Task brief: Scan the entries and tally the lines that include the string "control". Reply with the figure alone.

============================================================

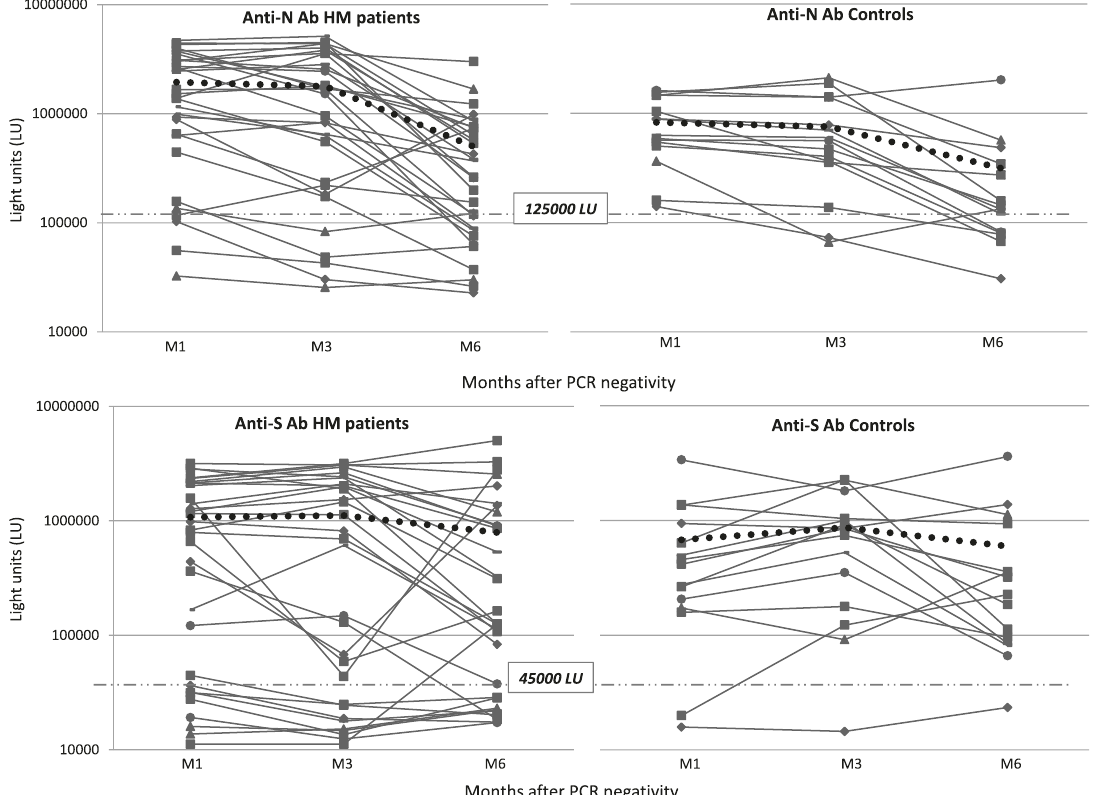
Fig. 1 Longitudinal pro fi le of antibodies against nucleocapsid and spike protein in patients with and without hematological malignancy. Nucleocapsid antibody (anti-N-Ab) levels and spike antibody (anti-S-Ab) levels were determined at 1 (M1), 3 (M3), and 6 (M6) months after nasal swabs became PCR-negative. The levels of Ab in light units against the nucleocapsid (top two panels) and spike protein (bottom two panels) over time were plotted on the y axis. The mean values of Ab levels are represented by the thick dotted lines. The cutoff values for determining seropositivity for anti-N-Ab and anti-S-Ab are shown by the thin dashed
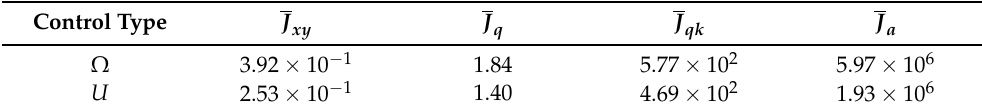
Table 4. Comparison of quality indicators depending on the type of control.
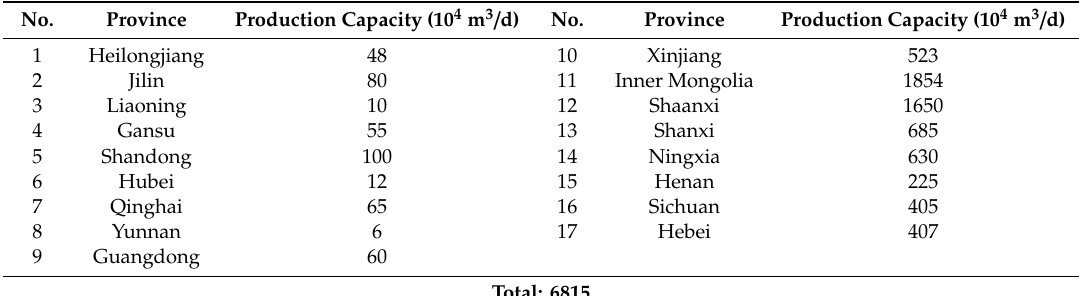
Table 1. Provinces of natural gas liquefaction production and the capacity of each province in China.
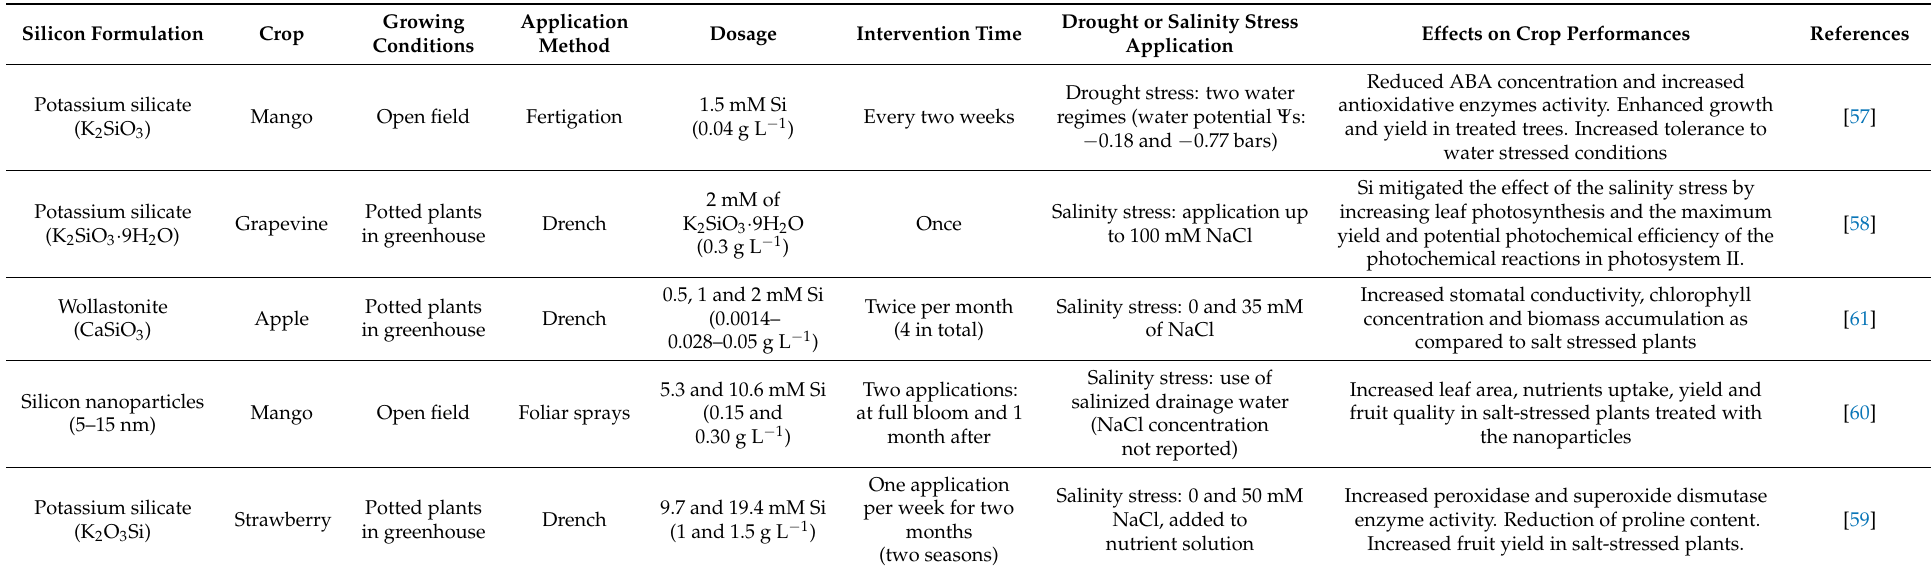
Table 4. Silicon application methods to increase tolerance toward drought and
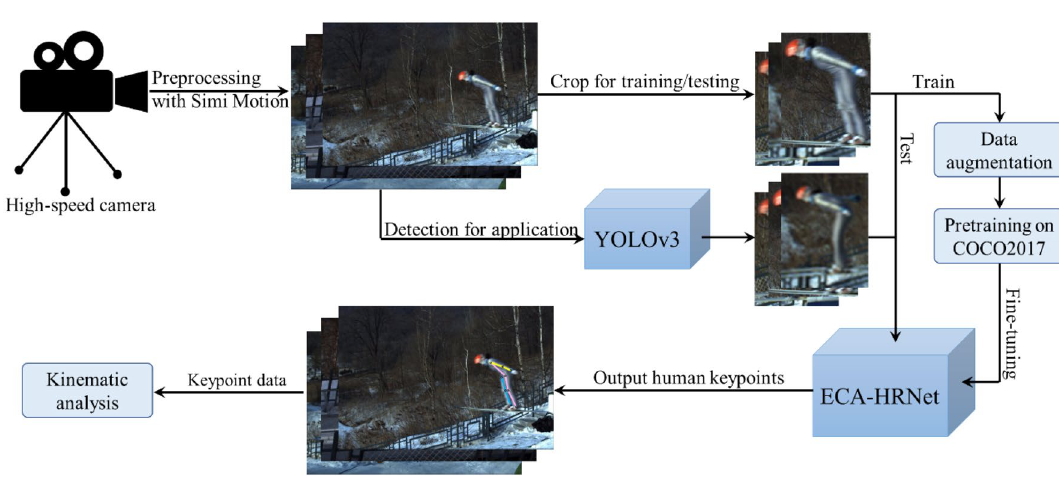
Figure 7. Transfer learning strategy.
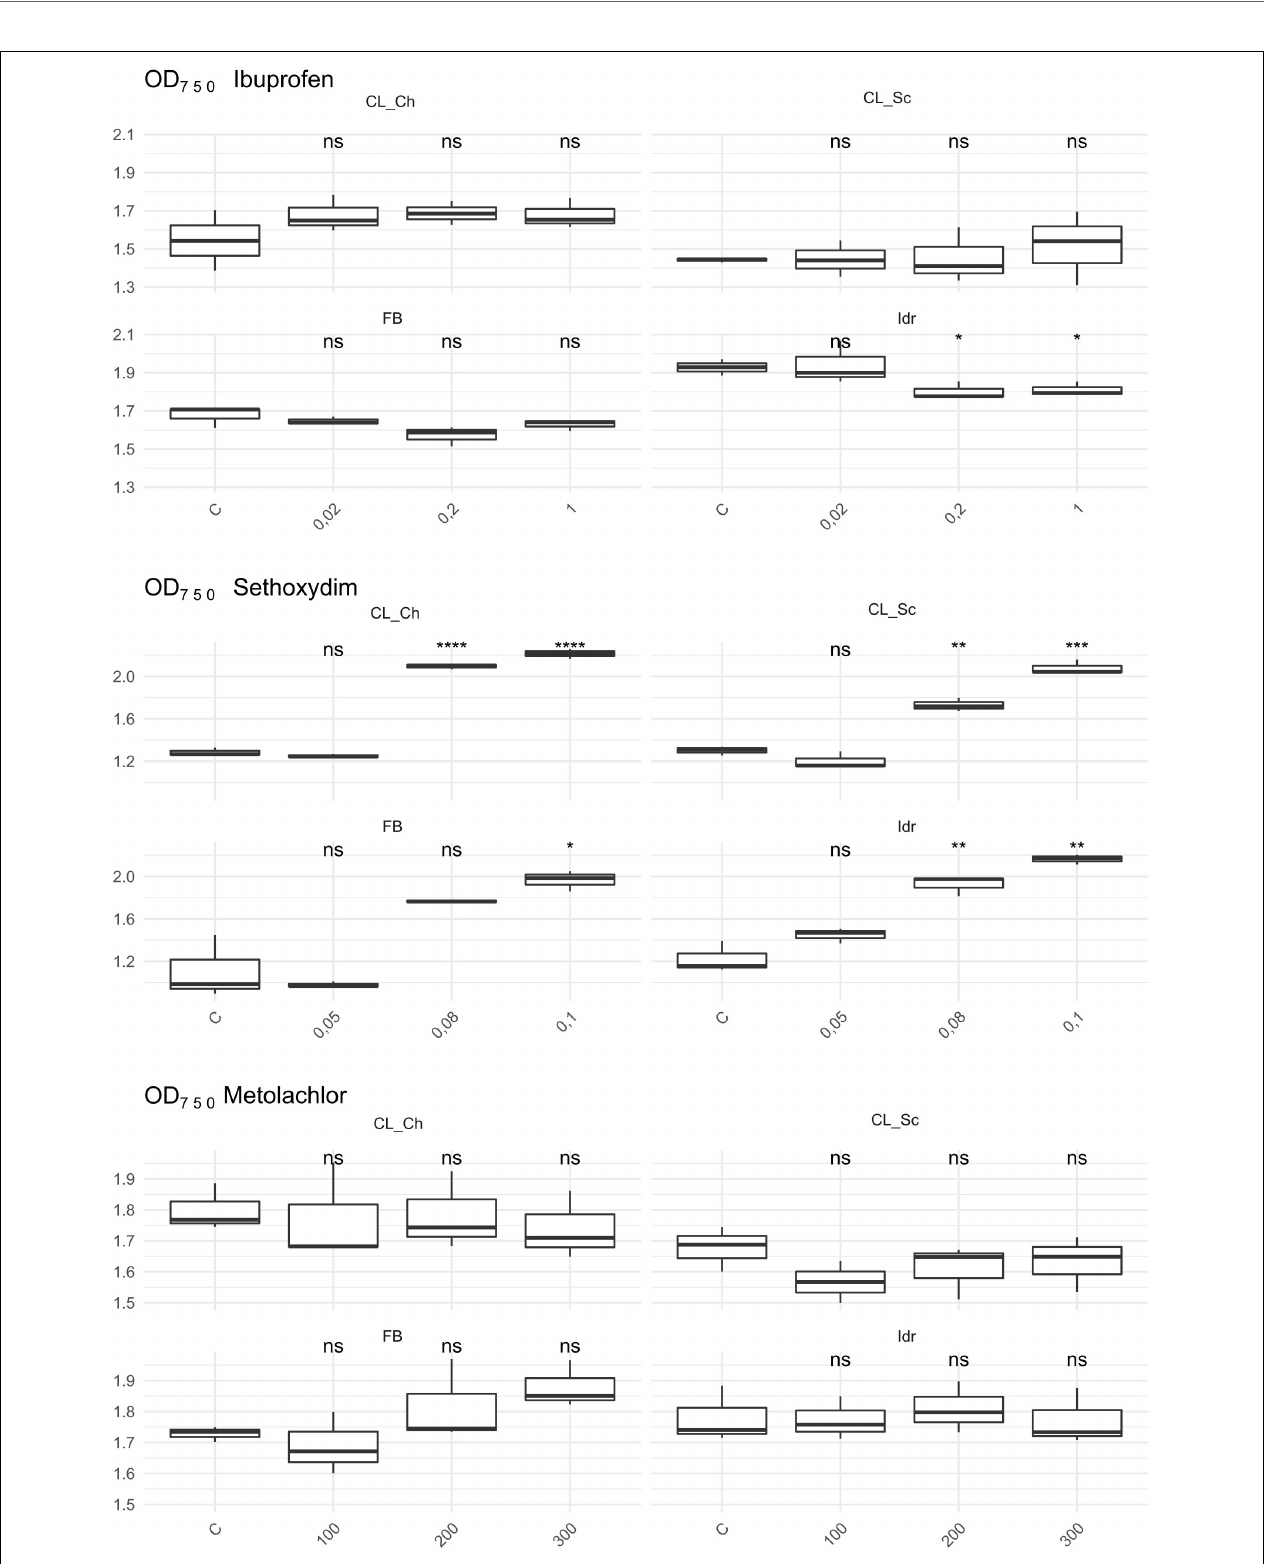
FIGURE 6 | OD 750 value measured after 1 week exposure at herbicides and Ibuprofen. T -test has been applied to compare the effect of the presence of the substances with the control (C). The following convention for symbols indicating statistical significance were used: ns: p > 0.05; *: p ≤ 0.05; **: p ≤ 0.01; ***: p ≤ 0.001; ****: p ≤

============================================================

Expected answer: 2